§ **AIM OF THE TASK**:
Count every line below that holds "What". The answer is the number alone.

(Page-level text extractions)
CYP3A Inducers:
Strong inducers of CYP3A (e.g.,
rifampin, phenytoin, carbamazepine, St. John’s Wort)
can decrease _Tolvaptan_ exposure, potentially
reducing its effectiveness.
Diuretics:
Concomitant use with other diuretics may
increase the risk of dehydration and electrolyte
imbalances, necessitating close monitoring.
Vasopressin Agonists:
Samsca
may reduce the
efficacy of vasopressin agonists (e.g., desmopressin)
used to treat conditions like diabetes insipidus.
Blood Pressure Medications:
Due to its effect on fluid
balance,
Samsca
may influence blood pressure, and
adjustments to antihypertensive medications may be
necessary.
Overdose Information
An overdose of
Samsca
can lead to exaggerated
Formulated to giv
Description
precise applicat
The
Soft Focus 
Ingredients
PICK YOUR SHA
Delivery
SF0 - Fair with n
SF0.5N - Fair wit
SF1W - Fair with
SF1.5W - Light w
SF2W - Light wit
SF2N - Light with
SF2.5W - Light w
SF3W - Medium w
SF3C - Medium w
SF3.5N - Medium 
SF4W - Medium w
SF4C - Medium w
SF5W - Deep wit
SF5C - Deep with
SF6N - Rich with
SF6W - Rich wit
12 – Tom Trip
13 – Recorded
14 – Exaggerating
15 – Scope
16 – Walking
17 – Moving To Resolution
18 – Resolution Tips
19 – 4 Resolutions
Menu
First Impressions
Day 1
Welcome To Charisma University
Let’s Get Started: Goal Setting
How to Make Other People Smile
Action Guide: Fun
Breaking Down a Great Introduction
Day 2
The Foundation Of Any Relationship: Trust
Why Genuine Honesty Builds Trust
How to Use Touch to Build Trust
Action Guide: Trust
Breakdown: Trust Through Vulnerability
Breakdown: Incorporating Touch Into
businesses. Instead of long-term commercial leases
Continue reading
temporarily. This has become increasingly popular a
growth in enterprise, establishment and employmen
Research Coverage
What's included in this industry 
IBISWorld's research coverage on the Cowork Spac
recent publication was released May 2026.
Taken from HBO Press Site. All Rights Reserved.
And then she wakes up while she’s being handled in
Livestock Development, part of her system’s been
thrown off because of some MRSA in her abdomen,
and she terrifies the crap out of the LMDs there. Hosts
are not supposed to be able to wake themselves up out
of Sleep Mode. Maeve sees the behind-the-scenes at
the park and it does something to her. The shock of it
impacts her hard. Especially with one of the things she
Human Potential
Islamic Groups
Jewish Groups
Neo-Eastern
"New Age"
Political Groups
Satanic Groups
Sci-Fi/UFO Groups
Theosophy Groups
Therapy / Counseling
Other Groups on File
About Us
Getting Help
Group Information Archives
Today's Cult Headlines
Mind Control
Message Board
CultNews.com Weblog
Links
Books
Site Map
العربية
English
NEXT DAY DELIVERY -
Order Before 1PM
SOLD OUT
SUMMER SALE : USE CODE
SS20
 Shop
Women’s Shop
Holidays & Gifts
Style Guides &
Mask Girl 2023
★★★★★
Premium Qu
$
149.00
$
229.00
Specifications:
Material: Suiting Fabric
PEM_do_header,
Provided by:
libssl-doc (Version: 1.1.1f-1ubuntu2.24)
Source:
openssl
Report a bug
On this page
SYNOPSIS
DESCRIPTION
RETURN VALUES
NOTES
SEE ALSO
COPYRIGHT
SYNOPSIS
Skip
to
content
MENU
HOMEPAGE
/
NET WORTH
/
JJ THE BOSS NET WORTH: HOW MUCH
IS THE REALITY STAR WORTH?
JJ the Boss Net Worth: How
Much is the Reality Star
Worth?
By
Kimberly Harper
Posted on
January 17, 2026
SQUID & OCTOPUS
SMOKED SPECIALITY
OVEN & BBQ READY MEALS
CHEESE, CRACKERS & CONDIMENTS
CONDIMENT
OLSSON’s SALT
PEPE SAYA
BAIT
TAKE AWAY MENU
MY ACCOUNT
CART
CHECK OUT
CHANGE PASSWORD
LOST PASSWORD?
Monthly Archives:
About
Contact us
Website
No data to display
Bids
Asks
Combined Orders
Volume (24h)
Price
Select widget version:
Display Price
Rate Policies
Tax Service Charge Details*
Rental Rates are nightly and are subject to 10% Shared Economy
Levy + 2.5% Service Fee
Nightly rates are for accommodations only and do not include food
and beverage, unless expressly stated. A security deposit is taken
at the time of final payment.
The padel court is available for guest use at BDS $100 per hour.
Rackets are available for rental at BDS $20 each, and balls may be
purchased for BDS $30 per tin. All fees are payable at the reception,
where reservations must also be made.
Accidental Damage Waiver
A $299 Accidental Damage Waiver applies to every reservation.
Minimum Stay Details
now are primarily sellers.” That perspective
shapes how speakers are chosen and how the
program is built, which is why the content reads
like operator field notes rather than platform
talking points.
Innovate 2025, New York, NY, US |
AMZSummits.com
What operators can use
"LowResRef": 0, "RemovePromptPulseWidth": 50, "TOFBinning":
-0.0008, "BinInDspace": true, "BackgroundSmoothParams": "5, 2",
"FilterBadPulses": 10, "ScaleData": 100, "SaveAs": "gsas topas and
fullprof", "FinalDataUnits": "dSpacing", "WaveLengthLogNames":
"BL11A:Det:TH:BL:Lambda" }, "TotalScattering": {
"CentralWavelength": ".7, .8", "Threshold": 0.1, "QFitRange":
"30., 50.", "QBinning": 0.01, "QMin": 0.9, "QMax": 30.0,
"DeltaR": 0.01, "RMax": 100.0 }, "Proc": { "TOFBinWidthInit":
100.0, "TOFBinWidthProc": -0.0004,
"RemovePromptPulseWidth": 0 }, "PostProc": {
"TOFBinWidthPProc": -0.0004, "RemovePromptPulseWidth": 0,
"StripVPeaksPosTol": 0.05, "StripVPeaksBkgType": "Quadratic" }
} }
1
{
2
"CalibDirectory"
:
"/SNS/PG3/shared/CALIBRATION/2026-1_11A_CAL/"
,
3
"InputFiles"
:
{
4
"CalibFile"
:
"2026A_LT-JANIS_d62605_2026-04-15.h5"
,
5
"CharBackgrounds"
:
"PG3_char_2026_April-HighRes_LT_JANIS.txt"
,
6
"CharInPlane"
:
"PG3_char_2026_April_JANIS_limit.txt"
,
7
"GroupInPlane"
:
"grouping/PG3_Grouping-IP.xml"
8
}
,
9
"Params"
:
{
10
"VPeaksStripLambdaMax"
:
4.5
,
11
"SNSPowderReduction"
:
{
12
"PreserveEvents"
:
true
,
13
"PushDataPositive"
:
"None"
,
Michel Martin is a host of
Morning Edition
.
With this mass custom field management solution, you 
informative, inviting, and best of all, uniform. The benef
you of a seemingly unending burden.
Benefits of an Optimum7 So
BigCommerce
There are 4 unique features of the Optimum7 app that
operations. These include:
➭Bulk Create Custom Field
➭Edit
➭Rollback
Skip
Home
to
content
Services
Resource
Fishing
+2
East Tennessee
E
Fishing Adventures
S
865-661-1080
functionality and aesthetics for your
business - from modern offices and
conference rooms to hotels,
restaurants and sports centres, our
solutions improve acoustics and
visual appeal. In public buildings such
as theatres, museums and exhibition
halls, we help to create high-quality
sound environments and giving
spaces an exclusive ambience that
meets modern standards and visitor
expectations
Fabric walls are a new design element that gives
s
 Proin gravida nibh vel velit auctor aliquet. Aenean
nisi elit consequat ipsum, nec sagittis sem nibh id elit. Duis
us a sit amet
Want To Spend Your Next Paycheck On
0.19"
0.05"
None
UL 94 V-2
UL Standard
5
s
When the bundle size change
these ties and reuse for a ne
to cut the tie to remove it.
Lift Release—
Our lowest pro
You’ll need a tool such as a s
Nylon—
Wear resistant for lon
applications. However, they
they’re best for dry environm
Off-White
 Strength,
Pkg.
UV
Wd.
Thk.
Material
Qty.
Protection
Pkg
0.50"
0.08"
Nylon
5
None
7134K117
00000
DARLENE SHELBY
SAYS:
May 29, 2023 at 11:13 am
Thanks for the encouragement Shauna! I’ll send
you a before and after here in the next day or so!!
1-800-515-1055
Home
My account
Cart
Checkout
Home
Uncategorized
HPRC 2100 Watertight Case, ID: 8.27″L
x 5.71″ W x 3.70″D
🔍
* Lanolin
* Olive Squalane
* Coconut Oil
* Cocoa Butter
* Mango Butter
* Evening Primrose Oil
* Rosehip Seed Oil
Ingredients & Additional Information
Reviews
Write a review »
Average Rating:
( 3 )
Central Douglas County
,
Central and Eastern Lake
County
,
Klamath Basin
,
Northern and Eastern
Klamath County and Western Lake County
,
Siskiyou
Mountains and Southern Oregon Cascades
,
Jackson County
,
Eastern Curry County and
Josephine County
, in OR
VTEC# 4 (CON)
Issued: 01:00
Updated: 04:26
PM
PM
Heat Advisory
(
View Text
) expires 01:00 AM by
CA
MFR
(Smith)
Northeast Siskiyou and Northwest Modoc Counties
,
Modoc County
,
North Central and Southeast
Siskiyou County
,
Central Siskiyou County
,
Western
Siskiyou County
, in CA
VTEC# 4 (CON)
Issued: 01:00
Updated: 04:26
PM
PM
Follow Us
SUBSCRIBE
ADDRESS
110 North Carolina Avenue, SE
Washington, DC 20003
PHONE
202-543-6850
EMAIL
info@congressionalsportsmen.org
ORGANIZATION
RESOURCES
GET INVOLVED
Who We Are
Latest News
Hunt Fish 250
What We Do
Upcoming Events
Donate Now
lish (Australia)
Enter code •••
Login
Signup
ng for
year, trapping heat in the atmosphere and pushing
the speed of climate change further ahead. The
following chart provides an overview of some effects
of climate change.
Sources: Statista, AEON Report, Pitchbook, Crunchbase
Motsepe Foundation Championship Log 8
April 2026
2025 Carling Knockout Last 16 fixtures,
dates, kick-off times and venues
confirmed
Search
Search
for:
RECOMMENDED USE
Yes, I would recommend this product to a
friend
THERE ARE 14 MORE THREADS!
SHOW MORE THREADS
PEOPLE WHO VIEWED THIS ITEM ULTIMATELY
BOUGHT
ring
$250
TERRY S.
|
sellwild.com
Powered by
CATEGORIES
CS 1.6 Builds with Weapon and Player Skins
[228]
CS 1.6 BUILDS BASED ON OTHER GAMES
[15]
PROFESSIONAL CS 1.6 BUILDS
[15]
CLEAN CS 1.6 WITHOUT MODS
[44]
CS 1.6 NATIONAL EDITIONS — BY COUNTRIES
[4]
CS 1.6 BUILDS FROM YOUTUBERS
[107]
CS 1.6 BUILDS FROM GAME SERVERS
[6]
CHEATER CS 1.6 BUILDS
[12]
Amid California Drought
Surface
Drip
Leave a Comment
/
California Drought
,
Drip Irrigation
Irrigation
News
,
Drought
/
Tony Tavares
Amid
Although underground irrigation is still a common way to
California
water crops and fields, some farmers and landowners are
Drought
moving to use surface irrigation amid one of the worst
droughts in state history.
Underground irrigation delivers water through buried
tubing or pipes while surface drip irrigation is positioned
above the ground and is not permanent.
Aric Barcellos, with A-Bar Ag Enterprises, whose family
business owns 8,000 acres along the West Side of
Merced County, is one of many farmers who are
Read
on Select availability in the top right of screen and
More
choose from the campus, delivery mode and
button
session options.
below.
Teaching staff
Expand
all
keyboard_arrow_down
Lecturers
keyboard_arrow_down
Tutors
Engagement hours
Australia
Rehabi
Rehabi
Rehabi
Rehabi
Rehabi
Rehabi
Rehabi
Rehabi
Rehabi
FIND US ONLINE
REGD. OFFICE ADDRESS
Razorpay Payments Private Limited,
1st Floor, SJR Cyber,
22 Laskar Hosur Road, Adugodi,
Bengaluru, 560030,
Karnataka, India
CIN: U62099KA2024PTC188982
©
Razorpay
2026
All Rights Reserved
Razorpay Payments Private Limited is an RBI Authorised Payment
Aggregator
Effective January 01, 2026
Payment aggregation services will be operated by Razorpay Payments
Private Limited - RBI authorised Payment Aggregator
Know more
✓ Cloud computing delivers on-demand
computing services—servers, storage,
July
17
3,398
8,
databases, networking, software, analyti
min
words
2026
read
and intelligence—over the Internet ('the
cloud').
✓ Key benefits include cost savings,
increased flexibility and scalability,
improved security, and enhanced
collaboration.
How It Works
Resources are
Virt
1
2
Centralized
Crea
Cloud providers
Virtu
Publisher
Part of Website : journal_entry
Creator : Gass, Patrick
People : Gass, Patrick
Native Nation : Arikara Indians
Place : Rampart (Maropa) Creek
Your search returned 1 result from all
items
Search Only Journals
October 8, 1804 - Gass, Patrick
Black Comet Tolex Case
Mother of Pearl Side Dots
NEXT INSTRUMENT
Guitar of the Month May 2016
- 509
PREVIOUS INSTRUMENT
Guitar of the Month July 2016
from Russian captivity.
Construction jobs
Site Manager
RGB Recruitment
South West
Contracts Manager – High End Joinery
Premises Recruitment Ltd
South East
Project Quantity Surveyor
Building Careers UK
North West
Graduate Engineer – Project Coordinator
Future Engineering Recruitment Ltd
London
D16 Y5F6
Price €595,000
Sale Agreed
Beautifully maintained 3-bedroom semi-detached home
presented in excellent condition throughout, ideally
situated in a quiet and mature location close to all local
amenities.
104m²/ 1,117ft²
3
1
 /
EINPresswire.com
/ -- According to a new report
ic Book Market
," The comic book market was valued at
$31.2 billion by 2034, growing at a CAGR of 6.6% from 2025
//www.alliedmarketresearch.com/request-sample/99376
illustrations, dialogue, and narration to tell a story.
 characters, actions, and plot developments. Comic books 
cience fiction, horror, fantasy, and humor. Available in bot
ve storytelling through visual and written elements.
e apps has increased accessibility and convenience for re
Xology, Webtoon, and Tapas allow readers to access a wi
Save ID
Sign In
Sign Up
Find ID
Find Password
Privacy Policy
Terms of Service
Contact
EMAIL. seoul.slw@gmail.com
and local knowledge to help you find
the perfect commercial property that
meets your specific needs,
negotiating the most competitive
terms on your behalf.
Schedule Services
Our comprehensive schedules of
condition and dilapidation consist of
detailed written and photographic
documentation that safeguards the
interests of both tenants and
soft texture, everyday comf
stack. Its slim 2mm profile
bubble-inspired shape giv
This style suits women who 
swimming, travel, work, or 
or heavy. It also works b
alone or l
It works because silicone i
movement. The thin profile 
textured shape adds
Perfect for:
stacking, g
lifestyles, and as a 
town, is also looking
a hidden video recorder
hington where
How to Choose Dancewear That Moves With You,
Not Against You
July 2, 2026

§ **WRITTEN RESPONSE**:
3